Todo esto nos empuja a entender
en profundidad la relación de los actos culturales, las convenciones
y los acuerdos sociales. La palabra esclavo está fuertemente cargada
de imágenes repletas de dolor y martirio y son éstas las que
tomamos para describir el modo en que se puede ser libre. Dos brazos
fuertes rompiendo cadenas, un pueblo marchando y poniendo el pecho
frente a las armas de opresor, una sociedad de iguales donde las
clases se han suprimido para reinventar la utopía. Pero nada de eso
es realmente la libertad, sino el modo en que dejamos de ser
esclavos; o mejor dicho, la manera en que subvertiremos un
determinado estado de la organización social con sus respectivas
expresiones culturales.
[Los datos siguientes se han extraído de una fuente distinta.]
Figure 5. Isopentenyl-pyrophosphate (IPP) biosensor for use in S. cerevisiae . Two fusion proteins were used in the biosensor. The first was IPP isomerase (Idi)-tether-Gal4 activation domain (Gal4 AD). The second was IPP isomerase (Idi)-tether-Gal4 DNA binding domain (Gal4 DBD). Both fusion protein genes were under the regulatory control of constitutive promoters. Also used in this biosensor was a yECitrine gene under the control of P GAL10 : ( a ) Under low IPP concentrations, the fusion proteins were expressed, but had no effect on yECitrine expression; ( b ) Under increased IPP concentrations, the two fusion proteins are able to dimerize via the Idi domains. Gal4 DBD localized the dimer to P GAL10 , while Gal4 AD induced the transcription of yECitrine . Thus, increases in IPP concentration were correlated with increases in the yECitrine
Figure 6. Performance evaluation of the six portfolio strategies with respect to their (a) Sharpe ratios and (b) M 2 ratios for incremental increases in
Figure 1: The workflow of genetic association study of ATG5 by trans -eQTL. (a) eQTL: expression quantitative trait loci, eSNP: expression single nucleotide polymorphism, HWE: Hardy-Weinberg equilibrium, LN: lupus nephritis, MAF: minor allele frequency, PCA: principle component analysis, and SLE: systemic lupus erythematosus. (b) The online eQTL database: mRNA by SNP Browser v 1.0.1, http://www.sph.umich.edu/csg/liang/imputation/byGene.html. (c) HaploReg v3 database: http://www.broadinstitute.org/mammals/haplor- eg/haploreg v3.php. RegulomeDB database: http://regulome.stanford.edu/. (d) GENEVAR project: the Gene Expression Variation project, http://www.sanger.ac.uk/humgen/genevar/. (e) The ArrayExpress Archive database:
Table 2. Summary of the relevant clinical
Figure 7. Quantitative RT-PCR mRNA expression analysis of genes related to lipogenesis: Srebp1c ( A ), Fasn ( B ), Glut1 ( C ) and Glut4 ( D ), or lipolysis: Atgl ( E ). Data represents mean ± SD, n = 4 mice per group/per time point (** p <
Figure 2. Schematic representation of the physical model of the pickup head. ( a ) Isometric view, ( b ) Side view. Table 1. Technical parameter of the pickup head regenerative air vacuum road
Cuando hemos vivido sometidos a una tiranía,
las relaciones humanas se han acomodado violentamente en una nueva
economía del poder. No se menoscaban los derechos de un un grupo en
beneficio de otro por el mero placer, es el control del poder lo que
está en juego. Aquí viene pues la terrible paradoja, aunque la idea
de libertad parece navegar de modo innato en la conciencia de los
seres humanos, el hambre de poder nos tiene sometidos a todos sin
excepción.
Creemos en la libertad porque el
poder causa demasiado dolor. Sin embargo, todo lo que decimos de la
libertad es solamente una metáfora. Suponemos que nos merecemos el
derecho a decidir cuando realmente estamos privados de pronunciarnos
en contra de las cosas más elementales. Puedo decir que no quiero
nacer y aventurarme al suicidio con la desdicha de haber vivido, como
puedo refunfuñar gritando al horizonte que no quiero morir y ver
acabarse los días que me tocan sin derecho a prórroga. Nuestros
cuerpos, nuestra mente, nuestras células y sus átomos, todo lo que
somos obedece a leyes y somos esclavos de ellas nos guste o no. La
geografía en la que crecemos, la extraña forma en que nuestra
lengua pronuncia la realidad, los sabores que nuestras bocas han
aprendido a degustar, la insólita forma que tenemos para juntar
nuestros sexos; todo eso parece parte del repertorio de cosas
elegidas por nosotros, cuando resulta que no son más que marcas de
nacimiento. En síntesis, cuando decimos que queremos ser libres no
estamos reclamando la posibilidad de decidir, sino estamos exigiendo
unas nuevas relaciones de poder. Desgraciadamente la transformación
histórica de estas relaciones repite ciclos. Entonces la libertad
volverá ser un buen pretexto para volver a empezar.